A London slum: Irish migration and its threat
Jennings’ Buildings was known locally as the ‘Irish Rookery’ (a contemporary name for a criminal area). It stood until 1873 on Kensington High Street, an area of London noted for its fine houses and aristocratic inhabitants. Kensington Palace, birthplace of Queen Victoria, stood opposite. The ‘miserable and ill-ventilated’ huts of this slum were in sharp contrast to its affluent surroundings.

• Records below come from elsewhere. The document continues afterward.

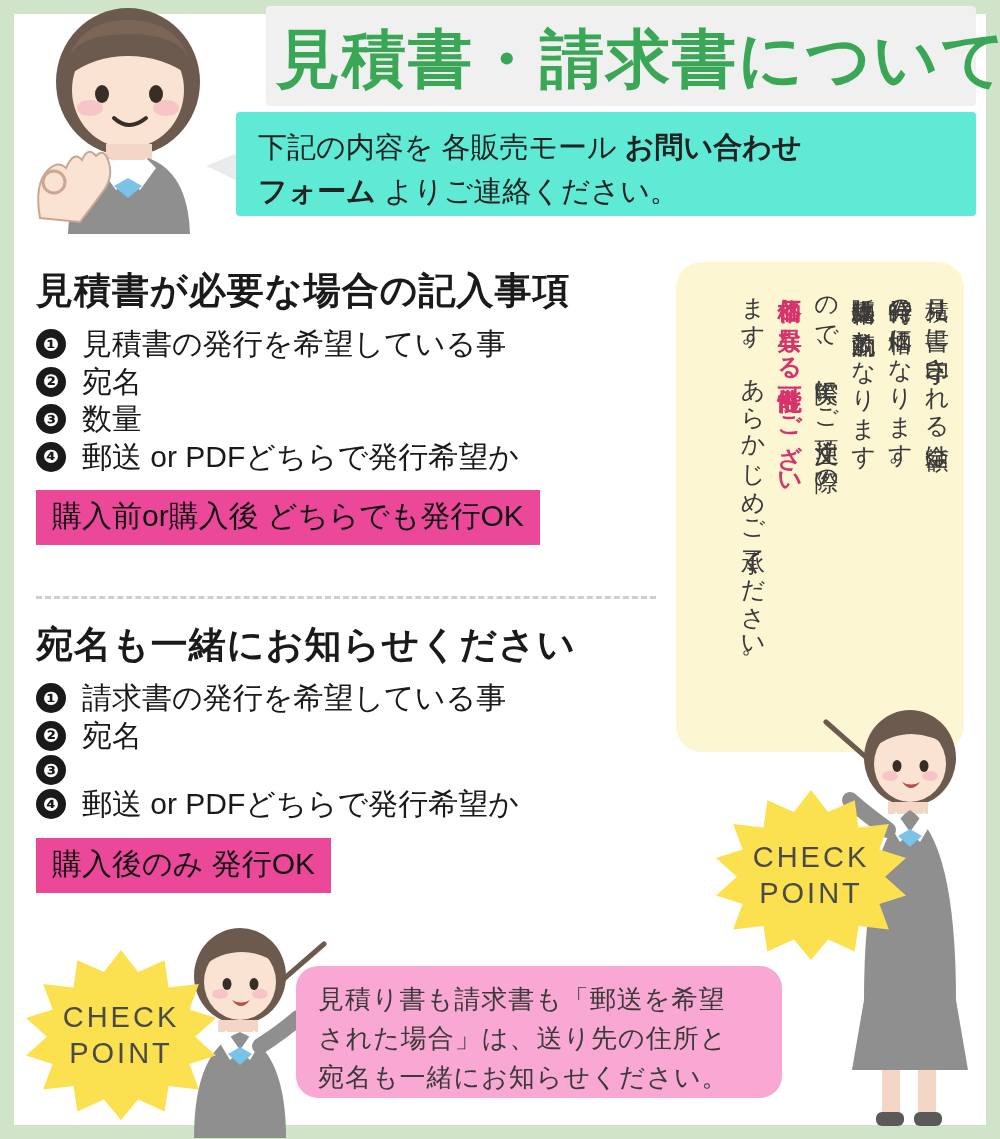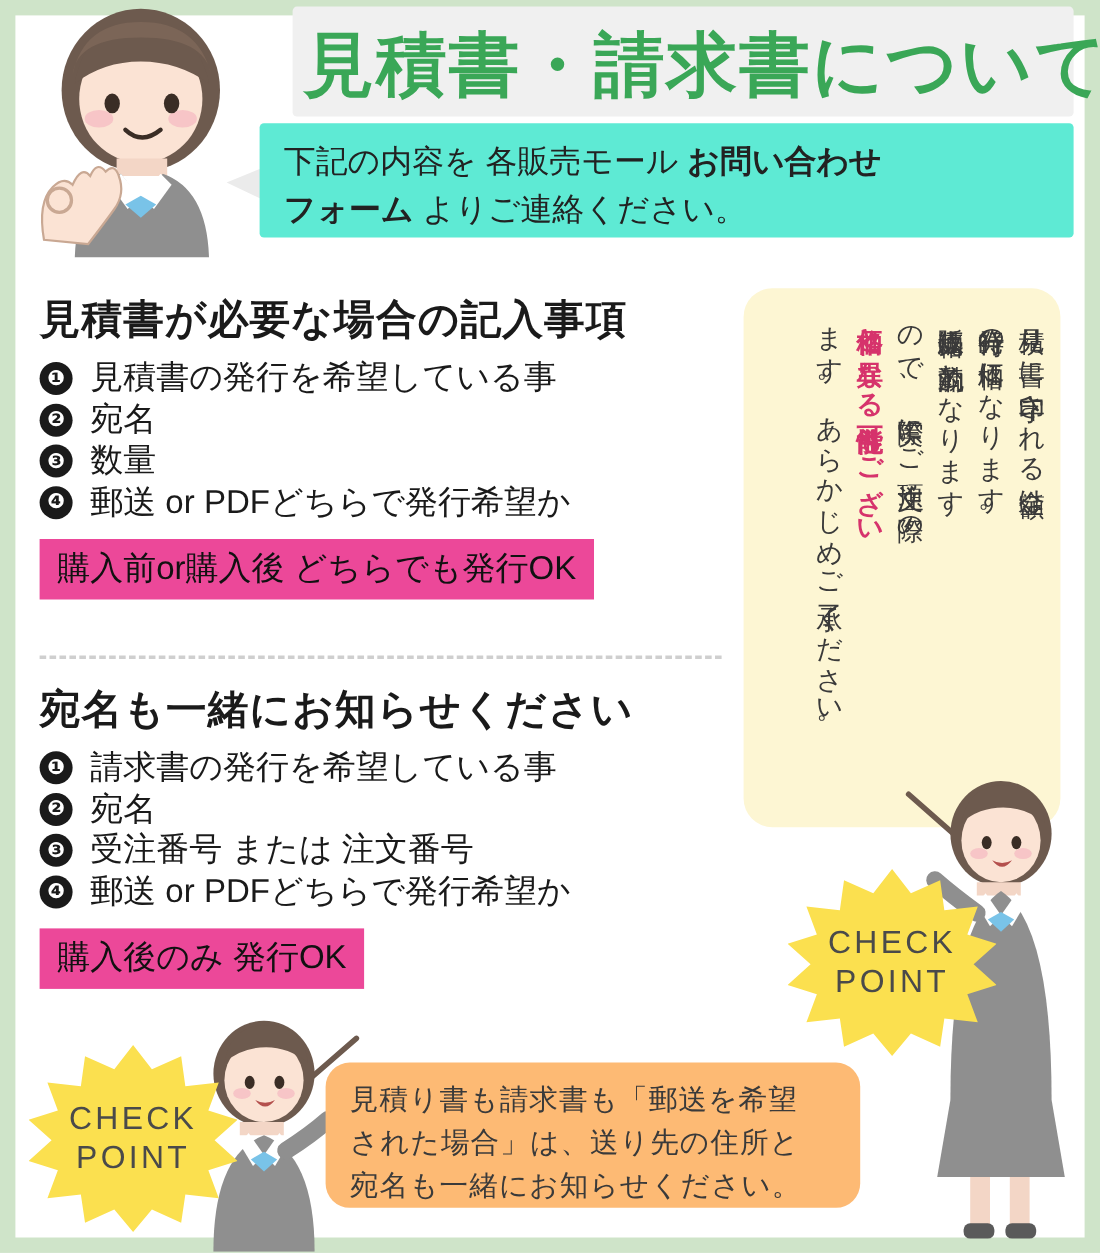--- a/index.html
+++ b/index.html
@@ -223,7 +223,6 @@
       </li>
     <li>
         <span class="num">❸</span>
-        <span>受注番号 または 注文番号</span>
       </li>
     <li>
         <span class="num">❹</span>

A London slum in Kensington
Nineteenth-century Irish migration
An image of an Irish eviction by police
The threat of the ‘Irish Rookery’
The male migrants of Jennings’ Buildings found work in Kensington helping to construct housing for this rapidly expanding area of middle-class London. They also worked as fruit pickers in surrounding orchards. Many of the women worked as laundresses, cleaning the clothes of their wealthy neighbours. Such work was not always reliable and some had to depend upon local government poor relief, often in the Kensington workhouse, when work was not forthcoming. A few turned to petty crime.

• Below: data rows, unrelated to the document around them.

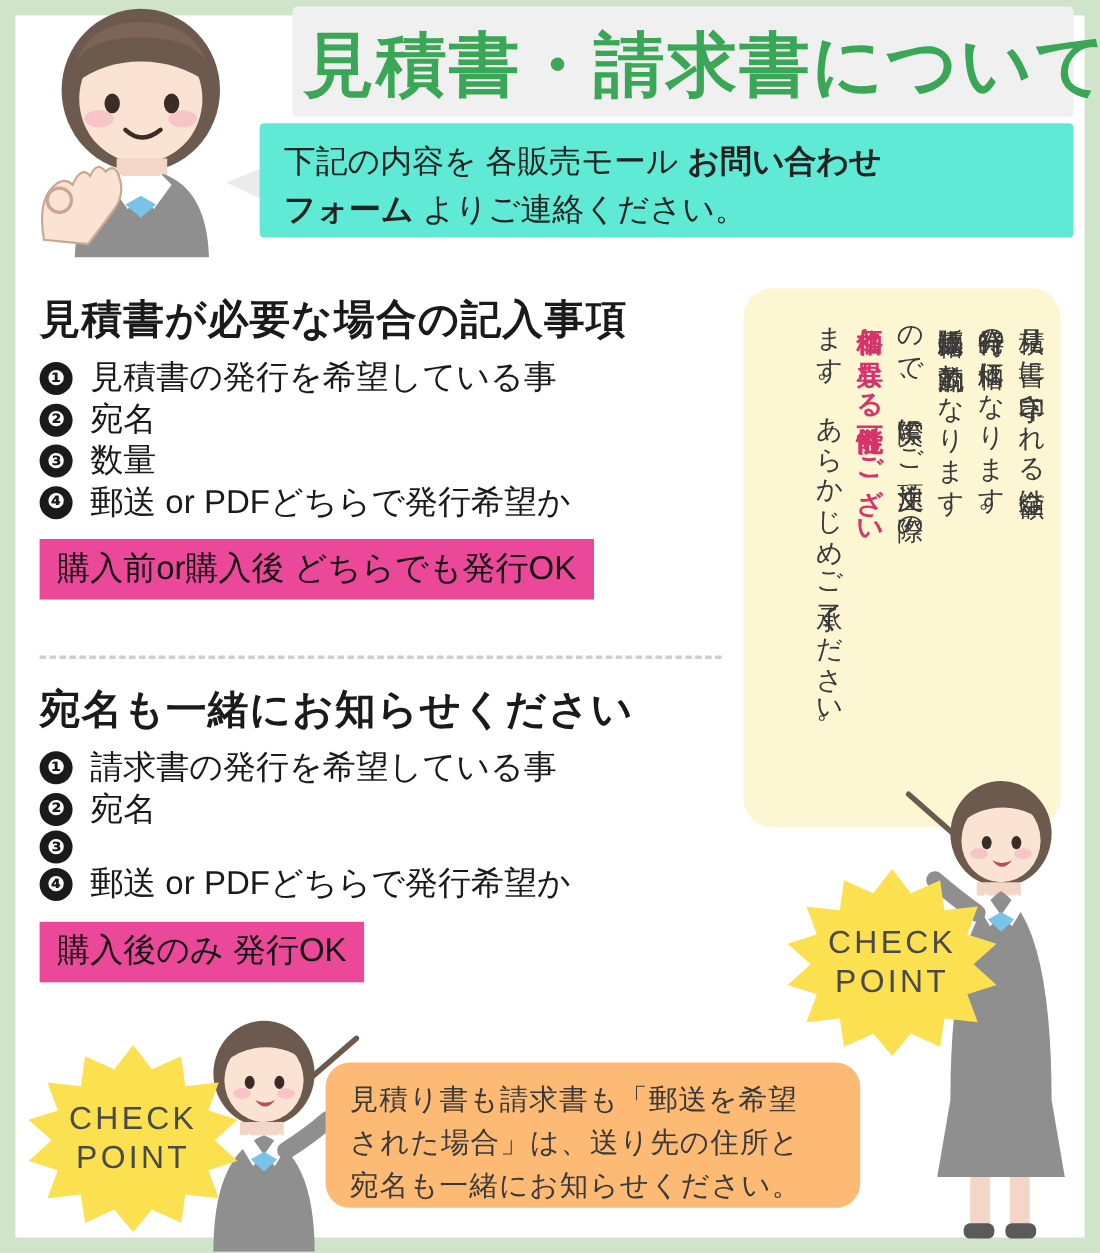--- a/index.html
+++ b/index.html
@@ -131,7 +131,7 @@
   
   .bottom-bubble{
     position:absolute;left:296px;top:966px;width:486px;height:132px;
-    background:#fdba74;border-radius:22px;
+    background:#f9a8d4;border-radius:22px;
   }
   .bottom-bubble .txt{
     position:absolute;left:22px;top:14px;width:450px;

Despite their hard work and their contribution to the Kensington economy, including paying high rents for their slum dwellings, for the most part the inhabitants of the Buildings were seen as outsiders. This was not only because they were Catholics in a Protestant country but also because the Irish working class, generally, was believed not to share respectable British values. If they drank and found recreation on the streets of Kensington this was widely viewed as a moral failing of Irish migrants rather than a result of their having no room in their homes to seek relaxation as did the more wealthy. If this made them more vulnerable to arrest for public order offences this was frequently viewed as proof that they shared a criminal culture. The local newspaper, the Kensington Gazette, wrote in 1855: ‘in the heart of town there has been an acre long desecrated as the haunt of poverty and disease, dirt and crime. To point out a spot of equal social deformity is difficult—to discover one worse is impossible.’

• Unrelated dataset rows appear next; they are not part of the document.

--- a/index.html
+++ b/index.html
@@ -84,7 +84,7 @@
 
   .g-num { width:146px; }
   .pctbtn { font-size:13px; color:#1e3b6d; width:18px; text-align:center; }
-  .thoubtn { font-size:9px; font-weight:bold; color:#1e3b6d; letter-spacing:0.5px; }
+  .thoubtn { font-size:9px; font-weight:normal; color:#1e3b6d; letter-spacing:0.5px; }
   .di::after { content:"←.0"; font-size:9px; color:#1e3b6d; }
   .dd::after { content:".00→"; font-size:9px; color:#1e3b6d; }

In 1873, the local Medical Officer reported that the slum’s lack of lavatories was actually ‘an advantage, regard being had to the character of residents.’ Indeed, he believed that the ‘difficulty was in getting the inhabitants to use them as ordinary persons would.’ He concluded, ‘Altogether the “Buildings” were well looked after, and if they were objectionable, it was by reason both of the bad class of houses, for which the present generation is not responsible, and the habits of the people who inhabited them…’. By finding the Buildings’ inhabitants largely responsible for their own misfortune, the medical examiner was simply echoing widely held views that the Irish poor in general were undeserving of help. In other words, their misery was believed to be brought on by their own failings rather than any material misfortune that might have befallen them.
In all, the presence of Jennings’ Buildings with its population of Irish immigrants and their descendants was viewed by many to pose the threat of bringing disease, disorder and criminal activity to respectable Kensington. The threat which Jennings’ Building was thought to pose is summarised by this quote from the West London Observer newspaper:
‘The inhabitants consist chiefly of the lower order of Irish… They are continually creating disturbances, assaulting the police, and by their violent and disgraceful habits the inhabitants of Kensington are continually kept in fear of some outrage. They are, in fact, the terror of the neighbourhood.’
From slum to grand house
In 1873, a wealthy individual, Albert Grant, also an Irish migrant but a banker and a friend of royalty, bought the Buildings from its highly respectable, local owners. Grant bought the Buildings in order to demolish them and make way for the construction of Kensington House, which was, on completion, the most expensive house in London. The former residents moved out into other London slums and ten years later Albert Grant went bankrupt and died in relative poverty.
Kensington House, whose grandeur can be seen in the picture below, was itself demolished in its turn.
Image courtesy of the Royal Borough of Kensington and Chelsea Archive
- Irish people in the nineteenth century were often stereotyped as poor, lazy and unhygienic (see: ‘The Irish in early industrial Britain’). At first glance, the story of Jennings’ Buildings seems to support these ideas. Look again at the information above. What aspects of Irish experience in Jennings’ Building goes against the stereotypes of the time?
- What role did religion play in reactions to Irish migrants?
- In 1873, Kensington's local Medical Officer came to the conclusion that Jennings’ Buildings’ inhabitants were ‘largely responsible for their own misfortune’. Were they? Whom do you think was to blame?